EX: If “bolt-B” has 5 tasks and subscribes to “bolt-A” using an “all” grouping, “transferred” will be 5x “emitted” for that stream of bolt A. Similarly, if bolt A emits a stream that no one subscribes to; “transferred” will be 0.
In addition, I highly recommend that you go through following article that explains about the storm parallelism. Article can be found here [http://www.michael-noll.com/blog/2012/10/16/understanding-the-parallelism-of-a-storm-topology/]. This helped me a lot while learning storm concepts.
Cluster Home - First Page [Landing page]
This is the landing page for storm. If you make a http GET though browser to the storm http port you will get this page. This gives you a summarized view of your cluster.
Table 1 - Cluster Summary
- Version – The version of storm installed on the UI node. [It is assumed that all nodes have the same storm version]
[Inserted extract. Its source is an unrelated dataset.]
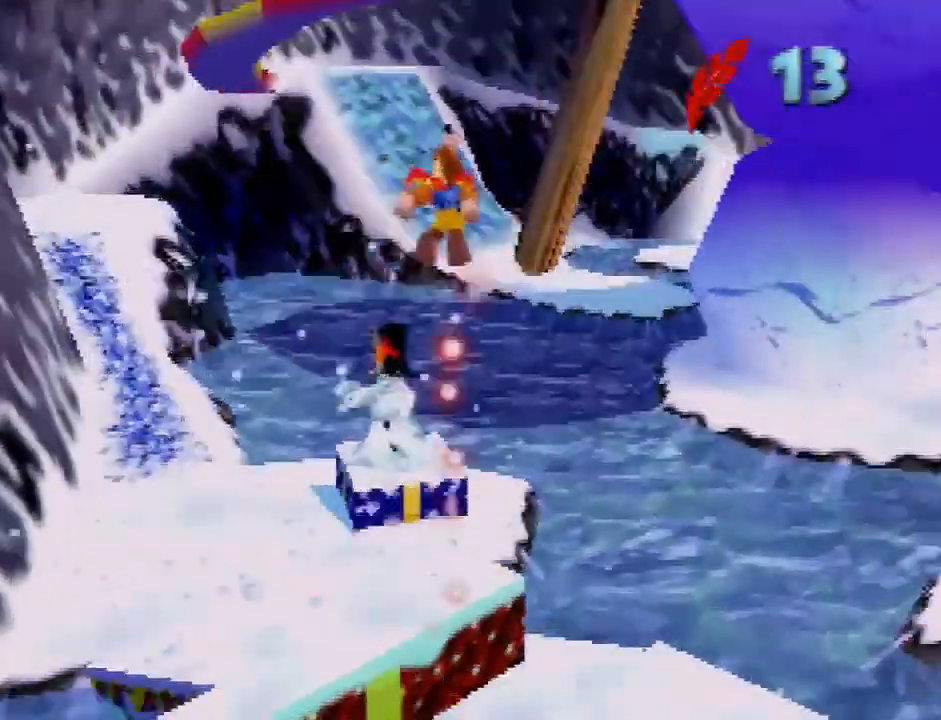
{"buttons": [], "left_stick": "up-left", "button_events": []}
- Nimbus up-time - The duration the current Nimbus instance has been running. (Note that the storm cluster may have been deployed and available for a much longer period than the current Nimbus process has been running.). As nimbus act as the highest level coordinator in the storm cluster. Nimbus uptime simply shows the cluster uptime in most of the times. However thats not always true.
- Supervisors - The number of nodes in the cluster currently
- Total slots – Number of workers in the cluster [You have to define the number of slots per machine and its most of the time same as number of cores in the machine]
- Used slots – Number of workers that are occupied
- Free slots – Number of workers, which are free
- Tasks - A Task is an instance of a Bolt or Spout. If you sum the parallelism numbers of each spout and blot, you can find the number of tasks.
- Executors – Number of threads. These reside in the worker processes. You can define how many tasks are assigned to an executor. You need a good understanding about the storm parallelism to understand this number.
Table 2 - Topology Summary
- Name - The name given to the topology by when it was submitted. You can click this name to view the Topology’s information. We will talk about the topology’s information below.
- Id - The unique ID given to a Topology each time it is launched.
- Status - The status can be one of ACTIVE, INACTIVE, KILLED, or REBALANCING.
- Uptime - The time since the Topology was submitted.
- Num workers – Number of workers used in the current topology. This is similar to what you have defined in topology configuration.
- Num executors - Number of executors used in the current topology [see above ‘Executors’ for more information]
- Num tasks - Number of tasks used in the current topology [see above ‘tasks’ for more information]
Table 3 -Supervisor Summary
- Id - A unique identifier given to a Supervisor when it joins the cluster.
- Host - The hostname reported by the remote host. (Note that this hostname is not the result of a reverse look-up at the Nimbus node.)
- Up-time - The length of time a Supervisor has been registered to the cluster.
- Slots - Number of workers in the subject host. Normally storm evenly distributes the workers among all the hosts (nodes)
- Used slots - Number of workers that are occupied in the subject host
Table 4 - Nimbus configuration
- Here you can see the nimbus configuration for the cluster.
Topology Home - Second page
This is the most important page for me, as I spend most of my time analyzing the numbers for performance tuning and understanding issues. Moreover, the most useful set of parameters comes under the bolts and spout sections of this page.
Table 1 - Topology Summary [same as above]
- Name - The name given to the topology by when it was submitted. We will talk about the topology’s information below.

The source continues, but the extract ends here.